◆ ASSIGNMENT ◆
Omit every picture while you reproduce the entries that follow word for word.

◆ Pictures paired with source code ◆
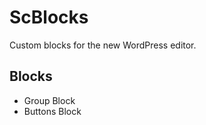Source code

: # ScBlocks

Custom blocks for the new WordPress editor.

## Blocks

-  Group Block
-  Buttons Block
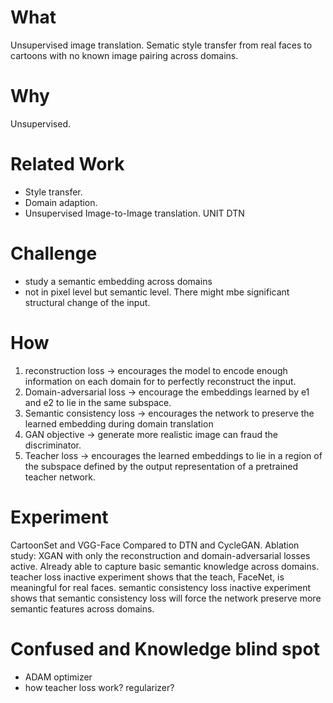 # What
Unsupervised image translation. Sematic style transfer from real faces to cartoons with no known image pairing across domains. 

# Why
Unsupervised. 

# Related Work
* Style transfer.
* Domain adaption.
* Unsupervised Image-to-Image translation. UNIT DTN 

# Challenge
* study a semantic embedding across domains
* not in pixel level but semantic level. There might mbe significant structural change of the input.

# How
1. reconstruction loss -> encourages the model to encode enough information on each domain for to perfectly reconstruct the input.
2. Domain-adversarial loss -> encourage the embeddings learned by e1 and e2 to lie in the same subspace.
3. Semantic consistency loss -> encourages the network to preserve the learned embedding during domain translation
4. GAN objective -> generate more realistic image can fraud the discriminator.
5. Teacher loss -> encourages the learned embeddings to lie in a region of the subspace defined by the output representation of a pretrained teacher network.


# Experiment
CartoonSet and VGG-Face
Compared to DTN and CycleGAN.
Ablation study: 
XGAN with only the reconstruction and domain-adversarial losses active. Already able to capture basic semantic knowledge across domains.
teacher loss inactive experiment shows that the teach, FaceNet, is meaningful for real faces.
semantic consistency loss inactive experiment shows that semantic consistency loss will force the network preserve more semantic features across domains.

# Confused and Knowledge blind spot
* ADAM optimizer
* how teacher loss work? regularizer?
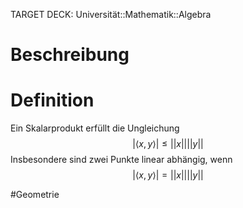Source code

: TARGET DECK: Universität::Mathematik::Algebra

# Beschreibung


# Definition
Ein Skalarprodukt erfüllt die Ungleichung
$$|\langle  x, y \rangle| \leq ||x||||y||$$
Insbesondere sind zwei Punkte linear abhängig, wenn
$$|\langle  x, y \rangle| = ||x||||y||$$








$\newcommand{\Q}{\mathbb Q}$
$\newcommand{\R}{\mathbb R}$
$\newcommand{\C}{\mathbb C}$
$\newcommand{\F}{\mathbb F}$
$\newcommand{\Z}{\mathbb Z}$
$\newcommand{\N}{\mathbb N}$
$\newcommand{\a}{\alpha}$

#Geometrie



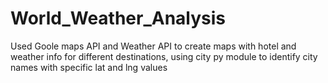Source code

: # World_Weather_Analysis
Used Goole maps API and Weather API to create maps with hotel and weather info for different destinations, using city py module to identify city names with specific lat and lng values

◆ FINAL ANSWER ◆
Source code

: # ScBlocks

Custom blocks for the new WordPress editor.

## Blocks

-  Group Block
-  Buttons Block
 # What
Unsupervised image translation. Sematic style transfer from real faces to cartoons with no known image pairing across domains. 

# Why
Unsupervised. 

# Related Work
* Style transfer.
* Domain adaption.
* Unsupervised Image-to-Image translation. UNIT DTN 

# Challenge
* study a semantic embedding across domains
* not in pixel level but semantic level. There might mbe significant structural change of the input.

# How
1. reconstruction loss -> encourages the model to encode enough information on each domain for to perfectly reconstruct the input.
2. Domain-adversarial loss -> encourage the embeddings learned by e1 and e2 to lie in the same subspace.
3. Semantic consistency loss -> encourages the network to preserve the learned embedding during domain translation
4. GAN objective -> generate more realistic image can fraud the discriminator.
5. Teacher loss -> encourages the learned embeddings to lie in a region of the subspace defined by the output representation of a pretrained teacher network.


# Experiment
CartoonSet and VGG-Face
Compared to DTN and CycleGAN.
Ablation study: 
XGAN with only the reconstruction and domain-adversarial losses active. Already able to capture basic semantic knowledge across domains.
teacher loss inactive experiment shows that the teach, FaceNet, is meaningful for real faces.
semantic consistency loss inactive experiment shows that semantic consistency loss will force the network preserve more semantic features across domains.

# Confused and Knowledge blind spot
* ADAM optimizer
* how teacher loss work? regularizer?
Source code

: TARGET DECK: Universität::Mathematik::Algebra

# Beschreibung


# Definition
Ein Skalarprodukt erfüllt die Ungleichung
$$|\langle  x, y \rangle| \leq ||x||||y||$$
Insbesondere sind zwei Punkte linear abhängig, wenn
$$|\langle  x, y \rangle| = ||x||||y||$$








$\newcommand{\Q}{\mathbb Q}$
$\newcommand{\R}{\mathbb R}$
$\newcommand{\C}{\mathbb C}$
$\newcommand{\F}{\mathbb F}$
$\newcommand{\Z}{\mathbb Z}$
$\newcommand{\N}{\mathbb N}$
$\newcommand{\a}{\alpha}$

#Geometrie



Source code

: # World_Weather_Analysis
Used Goole maps API and Weather API to create maps with hotel and weather info for different destinations, using city py module to identify city names with specific lat and lng values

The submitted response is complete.